En quête d’un compromis sur le futur CEP, le Parlement désigne une commission de six membres

Trois Sénateurs et trois Députés font partie de la commission Législatif-Exécutif créée en vue de faciliter la recherche d’un consensus entre les deux pouvoirs sur la mise en place d’un nouvel organisme électoral légitime, fondé sur l’harmonisation des positions des différents acteurs afin de sortir le pays de l’impasse actuelle née de la formation du Conseil électoral dit permanent, mais contesté à la naissance.

Jocelerme Privert, Jean William Jeanty et François Lucas Saint-Vil représentent le Sénat au sein de cette entité où ils vont travailler avec leurs collègues dela Chambrebasse Jean Tholbert Alexis, président du bloc parlementaire progouvernemental PSP, Vickens Dérilus et Guerda Benjamin.

Les noms de ces élus mandatés par le Parlement seront communiqués aux responsables de la plateforme œcuménique Religions pour la paix qui ont offert leurs bons offices pour faciliter les discussions entre l’Exécutif et le Sénat opposés sur la poursuite d’un processus électoral mis à mal.

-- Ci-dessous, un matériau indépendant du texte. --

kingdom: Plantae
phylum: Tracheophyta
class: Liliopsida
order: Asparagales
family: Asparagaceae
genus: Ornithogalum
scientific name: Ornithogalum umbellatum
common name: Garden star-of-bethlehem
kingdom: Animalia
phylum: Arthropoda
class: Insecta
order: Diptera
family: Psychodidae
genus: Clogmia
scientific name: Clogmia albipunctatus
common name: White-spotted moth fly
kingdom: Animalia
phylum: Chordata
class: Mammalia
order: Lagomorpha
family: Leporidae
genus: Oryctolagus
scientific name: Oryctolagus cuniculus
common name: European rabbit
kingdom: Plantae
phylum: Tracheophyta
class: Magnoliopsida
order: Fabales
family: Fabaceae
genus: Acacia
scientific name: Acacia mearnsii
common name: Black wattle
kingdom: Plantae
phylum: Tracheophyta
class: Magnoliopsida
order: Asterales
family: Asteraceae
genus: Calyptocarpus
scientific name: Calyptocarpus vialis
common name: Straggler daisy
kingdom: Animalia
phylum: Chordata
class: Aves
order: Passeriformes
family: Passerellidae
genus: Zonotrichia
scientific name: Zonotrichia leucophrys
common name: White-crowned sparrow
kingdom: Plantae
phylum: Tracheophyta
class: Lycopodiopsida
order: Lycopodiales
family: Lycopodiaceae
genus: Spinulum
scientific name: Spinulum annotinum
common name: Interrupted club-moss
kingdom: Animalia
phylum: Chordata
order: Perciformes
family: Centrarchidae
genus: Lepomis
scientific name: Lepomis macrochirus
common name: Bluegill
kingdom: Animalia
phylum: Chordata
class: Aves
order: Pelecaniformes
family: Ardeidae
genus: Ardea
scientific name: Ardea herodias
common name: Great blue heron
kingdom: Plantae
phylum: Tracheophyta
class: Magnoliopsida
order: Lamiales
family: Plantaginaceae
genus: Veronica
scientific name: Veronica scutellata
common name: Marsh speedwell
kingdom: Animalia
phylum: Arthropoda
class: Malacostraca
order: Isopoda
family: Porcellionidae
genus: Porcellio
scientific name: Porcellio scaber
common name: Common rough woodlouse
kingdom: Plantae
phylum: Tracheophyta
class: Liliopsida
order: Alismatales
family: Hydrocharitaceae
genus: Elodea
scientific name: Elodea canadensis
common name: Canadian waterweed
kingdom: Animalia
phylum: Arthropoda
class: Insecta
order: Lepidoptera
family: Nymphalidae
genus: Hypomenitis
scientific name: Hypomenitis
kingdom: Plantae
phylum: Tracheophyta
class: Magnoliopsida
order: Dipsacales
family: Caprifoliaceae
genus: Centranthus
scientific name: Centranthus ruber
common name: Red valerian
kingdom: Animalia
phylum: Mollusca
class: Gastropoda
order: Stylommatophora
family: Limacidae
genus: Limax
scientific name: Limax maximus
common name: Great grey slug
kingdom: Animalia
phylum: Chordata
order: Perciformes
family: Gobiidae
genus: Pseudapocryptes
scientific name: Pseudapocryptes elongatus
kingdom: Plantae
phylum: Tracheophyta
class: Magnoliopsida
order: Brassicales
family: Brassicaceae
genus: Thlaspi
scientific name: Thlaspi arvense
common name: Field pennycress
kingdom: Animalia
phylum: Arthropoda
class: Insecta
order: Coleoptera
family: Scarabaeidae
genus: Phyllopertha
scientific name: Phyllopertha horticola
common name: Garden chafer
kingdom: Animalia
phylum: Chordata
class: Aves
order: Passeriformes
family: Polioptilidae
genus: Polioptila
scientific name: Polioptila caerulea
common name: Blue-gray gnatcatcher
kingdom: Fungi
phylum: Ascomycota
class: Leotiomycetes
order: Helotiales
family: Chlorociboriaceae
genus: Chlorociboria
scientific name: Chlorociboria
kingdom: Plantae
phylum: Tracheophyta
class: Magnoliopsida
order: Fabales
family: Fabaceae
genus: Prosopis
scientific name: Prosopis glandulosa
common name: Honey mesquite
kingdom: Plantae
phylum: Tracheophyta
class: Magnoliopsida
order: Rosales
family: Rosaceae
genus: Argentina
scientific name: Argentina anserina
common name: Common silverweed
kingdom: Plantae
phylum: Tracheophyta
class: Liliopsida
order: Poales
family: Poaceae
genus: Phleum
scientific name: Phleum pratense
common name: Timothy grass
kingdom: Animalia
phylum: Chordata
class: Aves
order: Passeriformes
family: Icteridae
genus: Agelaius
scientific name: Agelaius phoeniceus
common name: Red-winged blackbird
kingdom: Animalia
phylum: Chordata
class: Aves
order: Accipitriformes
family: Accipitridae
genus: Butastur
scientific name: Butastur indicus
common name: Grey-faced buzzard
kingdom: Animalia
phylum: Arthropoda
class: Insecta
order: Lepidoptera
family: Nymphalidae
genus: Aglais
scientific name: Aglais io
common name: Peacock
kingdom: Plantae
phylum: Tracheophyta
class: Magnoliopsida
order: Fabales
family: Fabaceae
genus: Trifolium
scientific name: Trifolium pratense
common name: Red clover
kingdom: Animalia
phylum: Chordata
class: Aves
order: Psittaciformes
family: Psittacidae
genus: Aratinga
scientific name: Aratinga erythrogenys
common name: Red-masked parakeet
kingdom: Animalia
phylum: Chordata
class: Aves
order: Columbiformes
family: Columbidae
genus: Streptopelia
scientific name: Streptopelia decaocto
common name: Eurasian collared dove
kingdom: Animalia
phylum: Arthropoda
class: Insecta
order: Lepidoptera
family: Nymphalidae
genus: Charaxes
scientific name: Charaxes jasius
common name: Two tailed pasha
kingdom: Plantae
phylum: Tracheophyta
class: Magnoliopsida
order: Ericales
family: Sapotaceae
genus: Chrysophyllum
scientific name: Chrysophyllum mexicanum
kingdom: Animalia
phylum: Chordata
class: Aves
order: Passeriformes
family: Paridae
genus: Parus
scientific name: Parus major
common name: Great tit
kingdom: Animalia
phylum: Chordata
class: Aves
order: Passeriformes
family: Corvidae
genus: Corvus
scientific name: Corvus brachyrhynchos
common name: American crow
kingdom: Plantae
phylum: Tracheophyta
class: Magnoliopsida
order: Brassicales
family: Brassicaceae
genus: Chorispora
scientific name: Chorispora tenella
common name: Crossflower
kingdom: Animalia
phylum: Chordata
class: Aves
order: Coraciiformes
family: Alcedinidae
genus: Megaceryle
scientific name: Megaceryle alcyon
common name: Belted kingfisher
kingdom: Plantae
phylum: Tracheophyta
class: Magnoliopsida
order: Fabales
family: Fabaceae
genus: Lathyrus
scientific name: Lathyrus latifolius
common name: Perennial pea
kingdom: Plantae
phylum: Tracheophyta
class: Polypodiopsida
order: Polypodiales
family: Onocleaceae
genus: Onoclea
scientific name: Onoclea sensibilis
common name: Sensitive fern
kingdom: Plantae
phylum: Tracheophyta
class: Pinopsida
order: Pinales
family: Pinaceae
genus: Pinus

Déjà d’accord sur le principe, le pouvoir devrait rapidement emboîter le pas au corps législatif en désignant ses trois représentants.

Conscient du fait que le Grand Corps -amputé depuis mai d’un tiers de ses membres et paralysé dans son fonctionnement à cause justement de ce dossier ultrasensible- se trouve matériellement dans l’impossibilité de concourir à la constitution du CEP permanent, demeuré incomplet, le président du Sénat, Dieuseul Simon Desras, a vivement souhaité qu’un compromis soit trouvé avant la première semaine de novembre afin de doter Haïti d’un « Conseil électoral d’exception ». Cette institution, que d’autres parlementaires dénomment déjà « Conseil électoral transitoire », aura pour unique mission d’organiser les élections sénatoriales partielles, municipales et locales, a fait ressortir le Sénateur Desras.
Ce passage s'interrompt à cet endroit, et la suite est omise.